The Role of Libraries in the Defense of Our Nation
“I got orders today!”
This announcement – usually made at the end of the day when your spouse walks in from work – is one that is anticipated with both dread and excitement. Everything in the household stops … the TV is turned off, the stove put on simmer … as the family gathers to find out where in the world they will be living for the next few years. And at the end of those few years, it will be repeated again.
This is what sociologists call “period of transition.” But for the military community, it is plain old “moving.” And it is how we live our lives. Having been through this change a number of times – from Southern California to Japan to Europe to Washington, DC and a tiny place called 29 Palms, I found early on that my sanity and sense of stability were maintained through libraries. There I could find information about the new location, jobs, schools and services, and, once we arrived, books, programs and librarians to help my children get their bearings in the latest place.
Today’s libraries have not only carried on this vital role in the lives of our military, but have added a number of services. In 2016, for instance, the American Library Association partnered with the National Foundation for Credit Counseling to deliver financial education to military members and their families. In Oceanside, near Camp Pendleton, the local library has a special collection of books related to the experiences of military dependent children, as well as a military-themed reading room for them.

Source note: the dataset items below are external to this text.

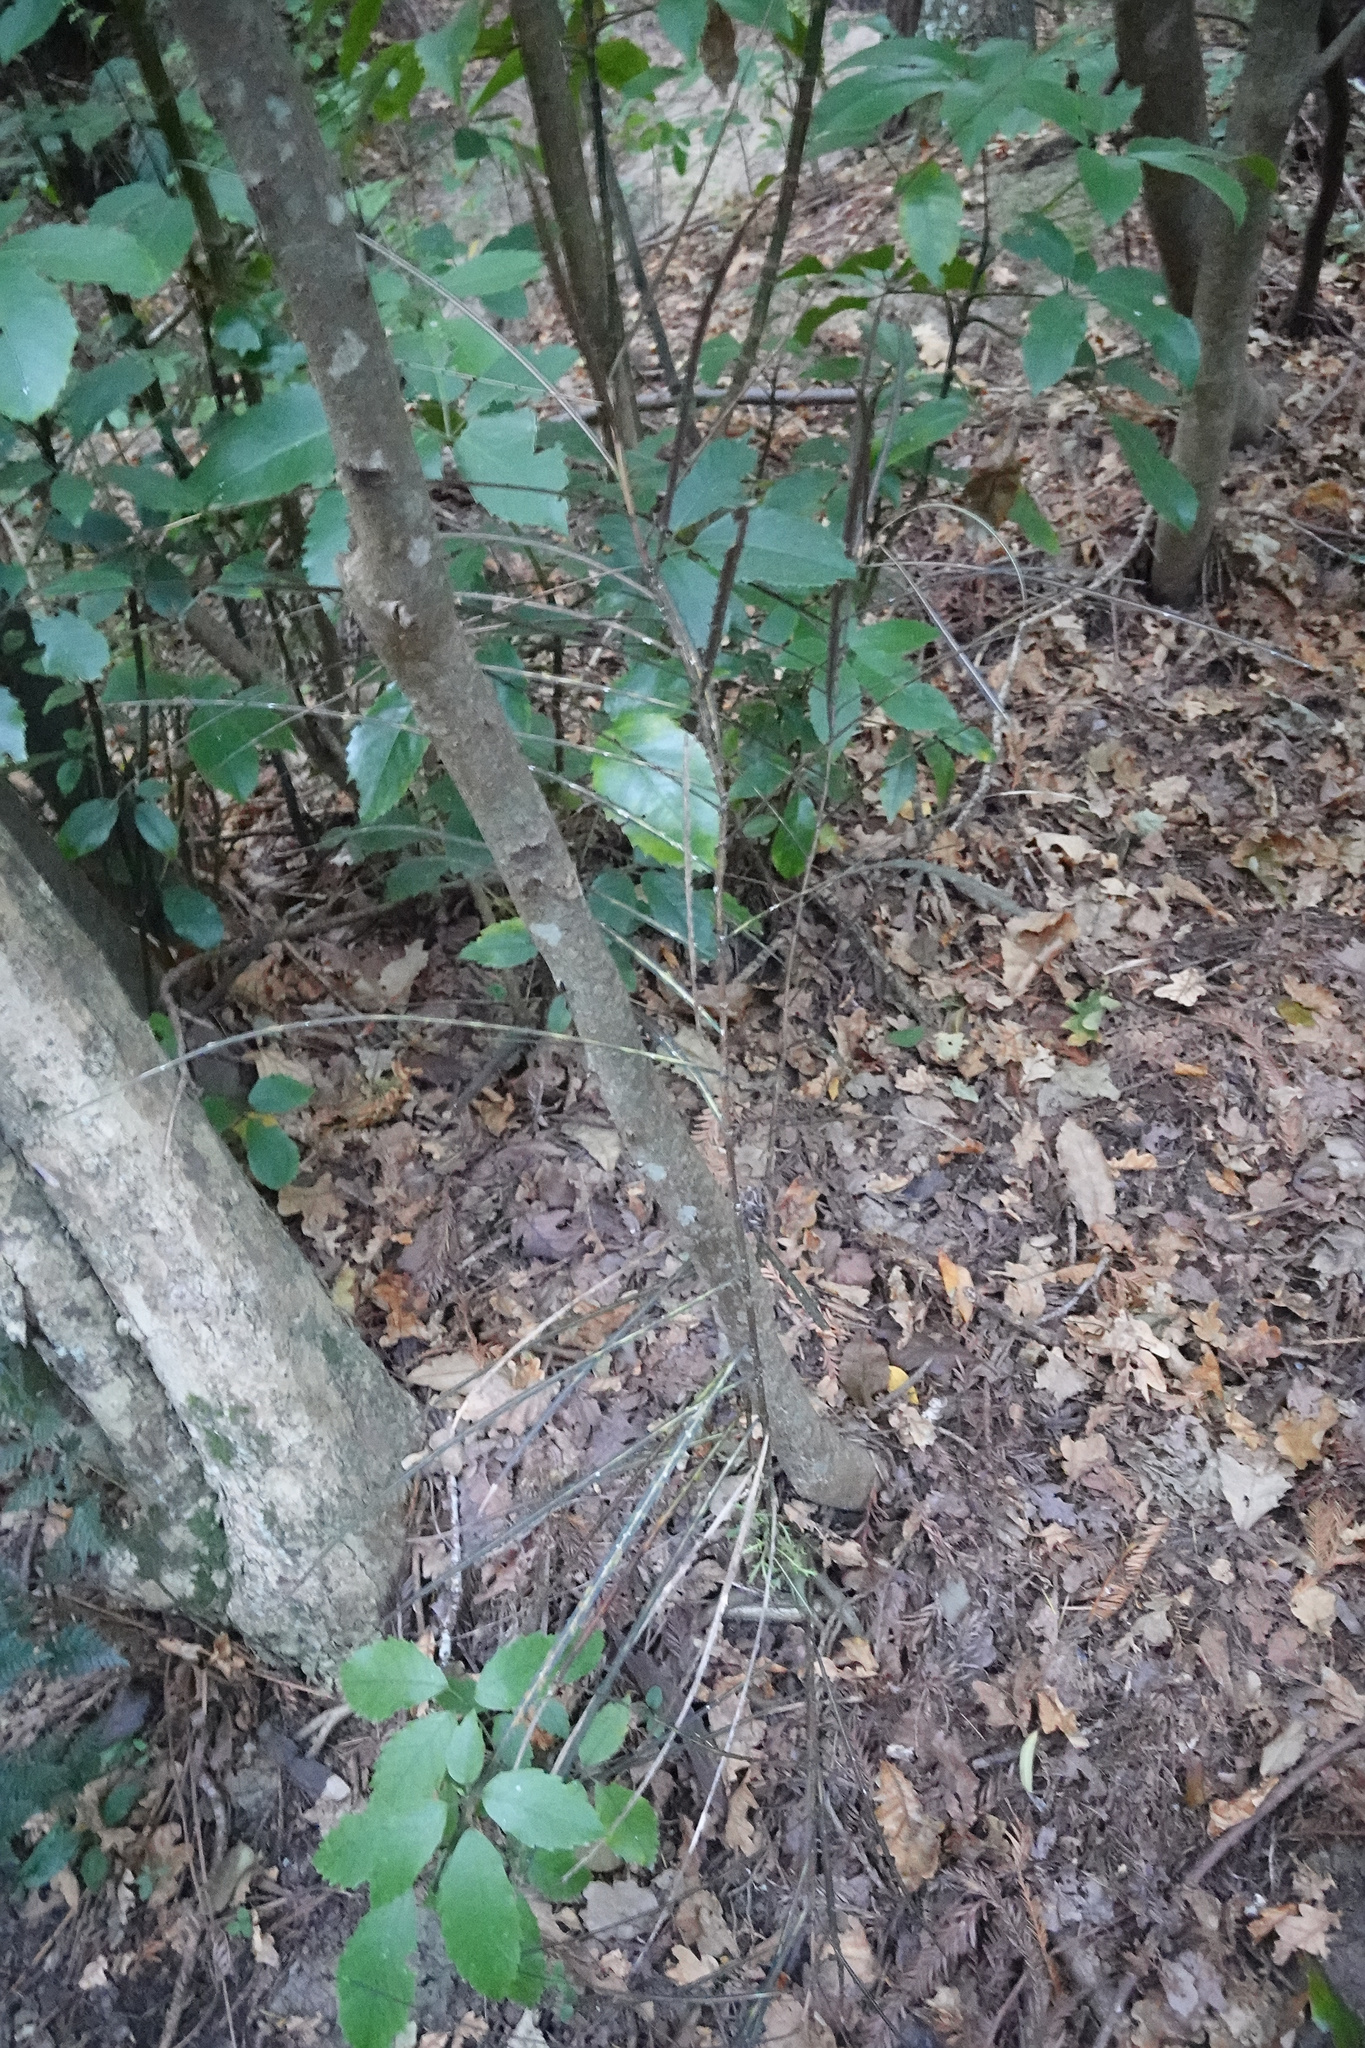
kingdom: Plantae
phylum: Tracheophyta
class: Magnoliopsida
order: Apiales
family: Araliaceae
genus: Pseudopanax
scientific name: Pseudopanax crassifolius
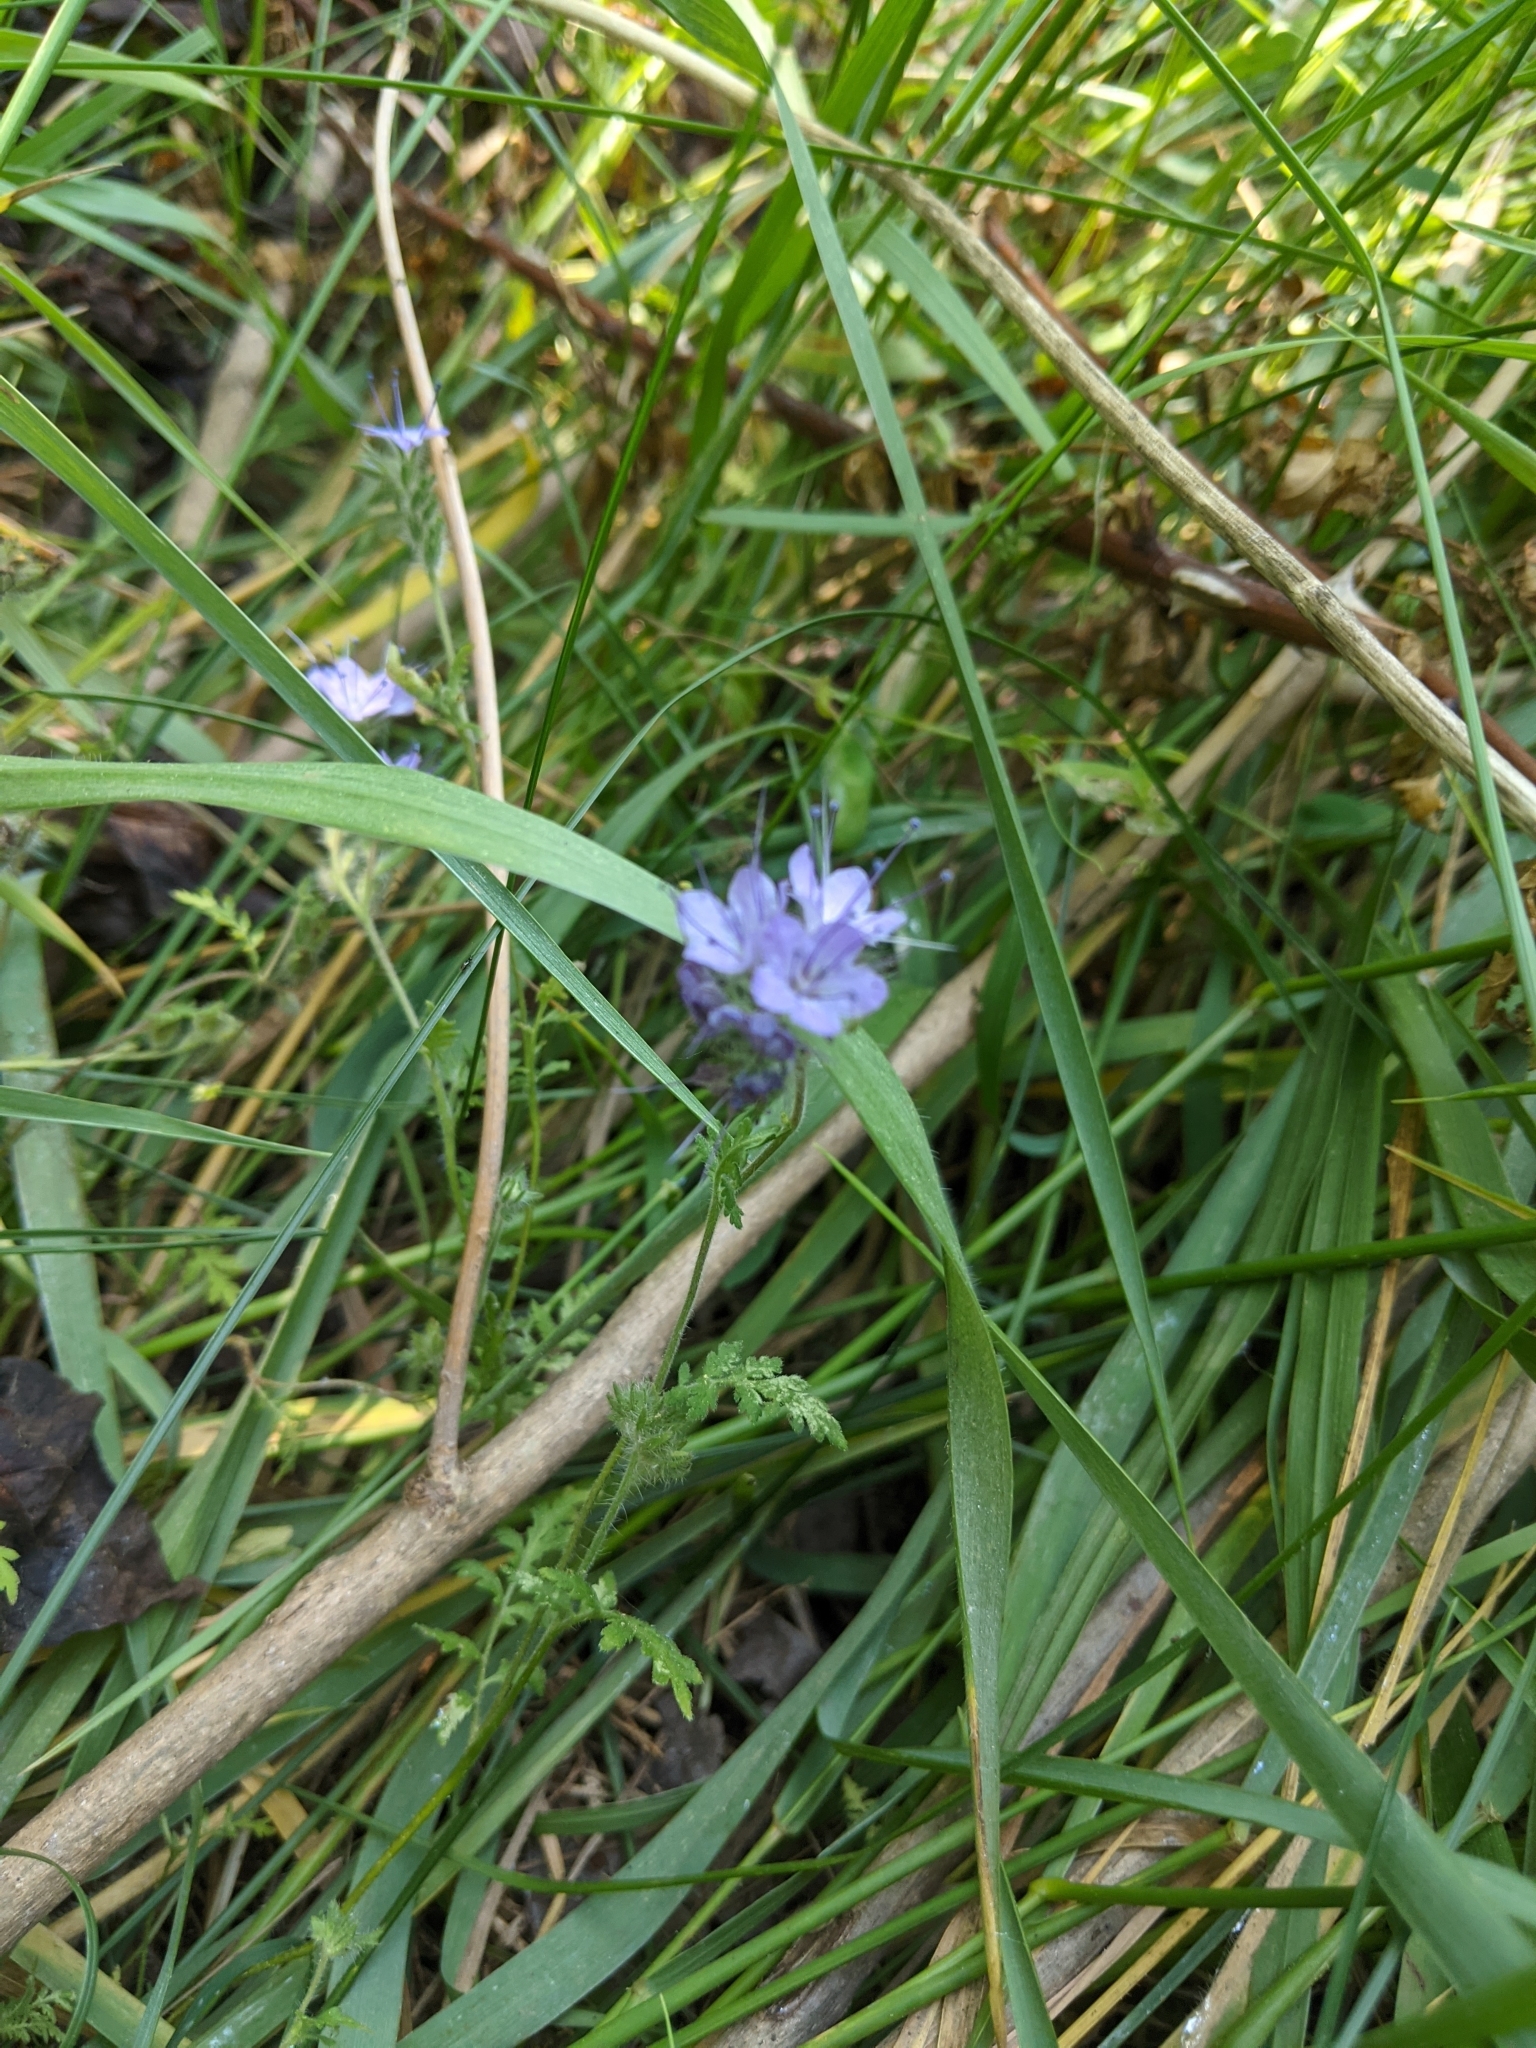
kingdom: Plantae
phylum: Tracheophyta
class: Magnoliopsida
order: Boraginales
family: Hydrophyllaceae
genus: Phacelia
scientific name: Phacelia tanacetifolia
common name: Phacelia
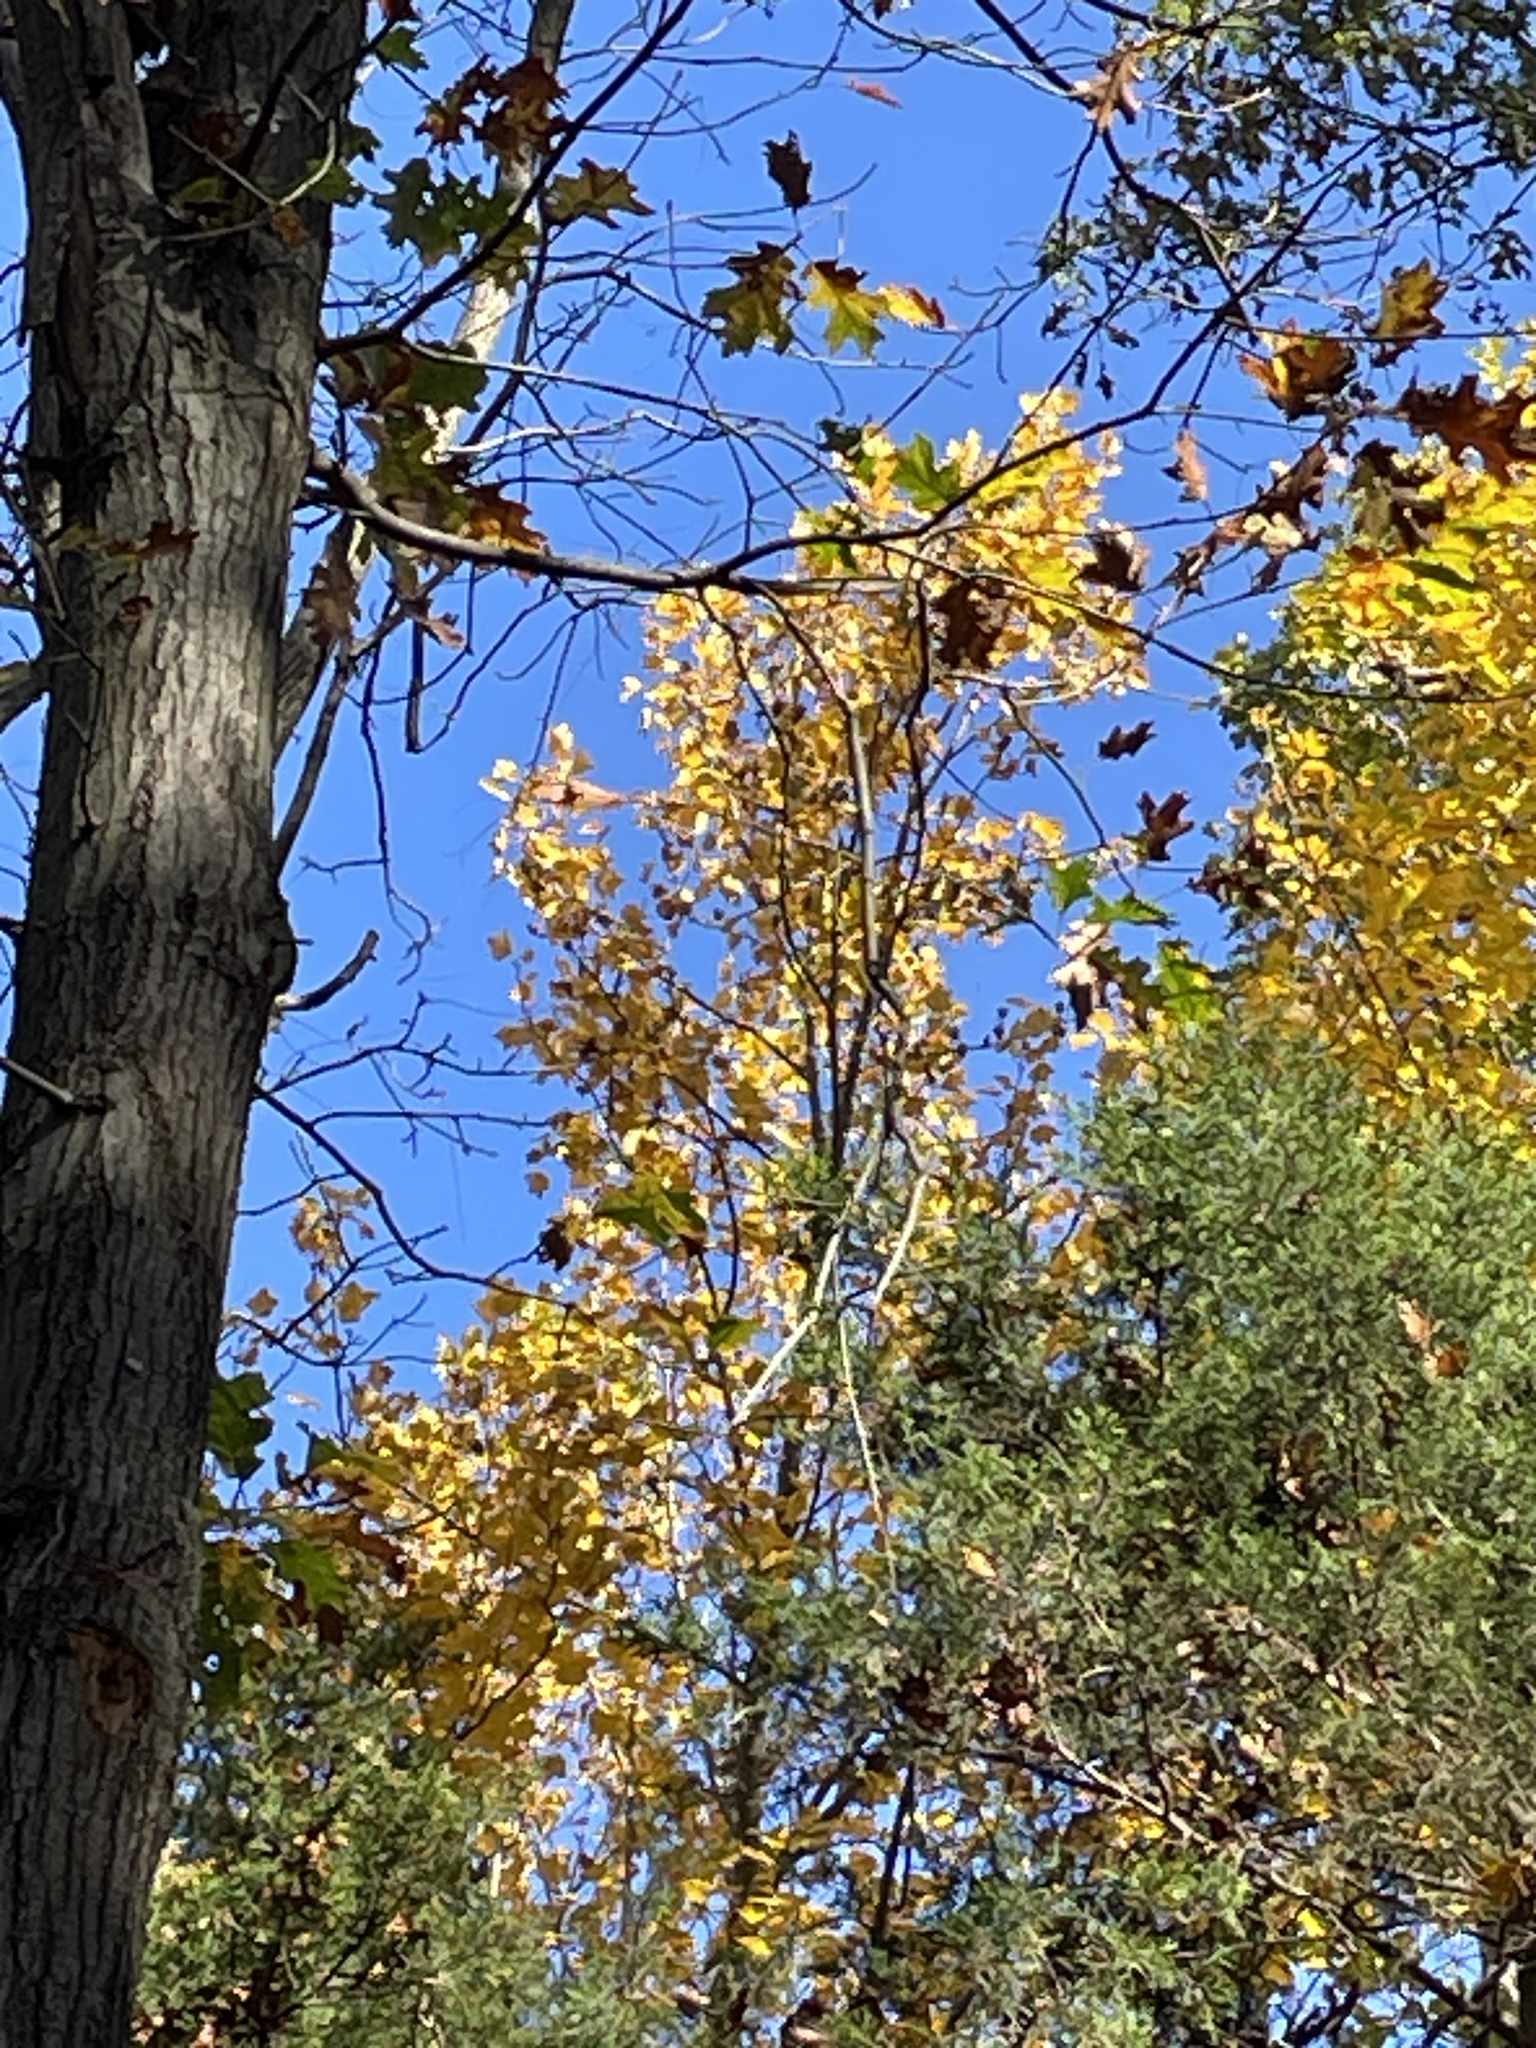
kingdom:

As military members transition out of the service to veteran status, libraries continue to be an important resource. Many library systems, including Long Beach, have military/veteran-specific information ranging from accessing educational benefits to home loan assistance to legal, medical and employment resources. (Long Beach’s can be found at http://www.lbpl.org/info/veterans_resources/default.asp)
As Veterans Day approaches and thoughts go to those who serve and support, libraries do not immediately come to mind. But they should. They, too, from my perspective, have an important role in the defense for our nation.
Mary Hancock Hinds is the Dependent Spouse of Lt. Col. Steve Hinds, USMC-ret, and a long-time Board member of the Long Beach Public Library Foundation.